Durch das Amtshilferichtlinie-Umsetzungsgesetz (AmtshilfeRLUmsG) hat der Gesetzgeber in § 14 Abs. 7 UStG klargestellt, welches Recht für die Erstellung einer Rechnung bei der Anwendung des § 13b UStG Anwendung findet.

Wenn der Leistende im Inland einen Umsatz ausführt, für den der Leistungsempfänger die Steuer nach § 13b UStG schuldet, gilt für die Rechnungserteilung kein deutsches Recht. Es ist vielmehr das Recht des Mitgliedstaats anzuwenden, in dem der Unternehmer

  • seinen Sitz,
  • seine Geschäftsleitung,
  • eine Betriebsstätte, von der aus der Umsatz ausgeführt wird oder
  • oder seinen Wohnsitz oder gewöhnlichen Aufenthalt (in Ermangelung eines unternehmerischen Sitzes)

hat. Voraussetzung ist, dass der Unternehmer im Inland

  • keinen Sitz hat,
  • keine Geschäftsleitung hat,
  • keine Betriebsstätte, von der aus der Umsatz ausgeführt wird oder die an der Erbringung dieses Umsatzes im Inland beteiligt ist, hat,
  • keinen Wohnsitz oder gewöhnlichen Aufenthalt im Inland hat (gilt nur dann, wenn der Unterneh-mer keinen ausländischen Sitz hat).
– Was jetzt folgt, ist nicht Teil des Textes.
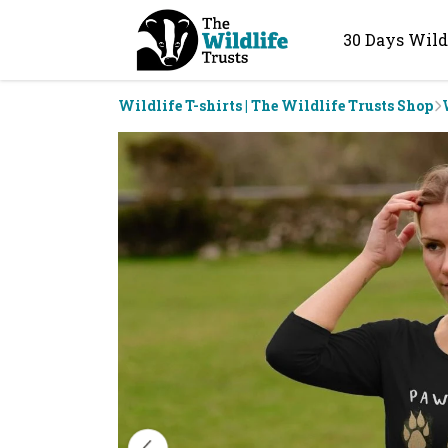
30 Days Wild
Wildlife T-shirts | The Wildlife Trusts Shop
Abweichung bei Abrechnung per Gutschrift

Allerdings gilt diese Regelung in § 14 Abs. 7 UStG wiederum nicht, wenn die Parteien per Gutschrift abrechnen. Dann ist wiederum für den Leistungsempfänger das deutsche Recht maßgeblich.

Zusammenfassen lässt sich die neue Regelung wie folgt: Führt ein ausländischer Unternehmer eine Leistung nach § 13b UStG aus, richtet sich die Rechnungsausstellung nach dem Recht des Staates, in dem er seinen Sitz hat. Dies gilt jedoch nur dann, wenn die Leistung nicht vom Inland aus ausgeführt wird, z.B. von einer Betriebsstätte.

Nicht ganz deutlich wird jedoch in der Regelung, ob sie nur für ausländische Unternehmer, die ihren Sitz im übrigen Gemeinschaftsgebiet haben anzuwenden ist. Meines Erachtens bezieht sich § 14 Abs. 7 UStG nur auf im übrigen Gemeinschaftsgebiet ansässige oder auf andere Weise – z.B. mit einer Betriebstätte – im übrigen Gemeinschaftsgebiet tätige Unternehmer.

 


Praxistipp

Beachtet der ausländische Leistungserbringer die Vorschrift des § 14a Abs. 1 UStG nicht, so bleibt dies folgenlos. Denn der Vorsteuerabzug ist nicht ausgeschlossen. Gemäß § 13b Abs. 1 und Abs. 5 UStG schul-det der inländische Leistungsempfänger immer die Umsatzsteuer. Der Vorsteuerabzug gem. § 15 Abs. 1 Satz 1 Nr. 4 UStG ist jedoch bei § 13b UStG nicht vom Vorliegen einer ordnungsgemäßen Rechnung abhängig. § 14a Abs. 1 UStG ist daher eine sanktionslose Vorschrift, da bei Nichtbeachtung auch für den ausländischen Leistungserbringer keine negativen Folgen gegeben sind. Insbesondere liegt keine Ordnungswidrigkeit nach § 26a UStG vor.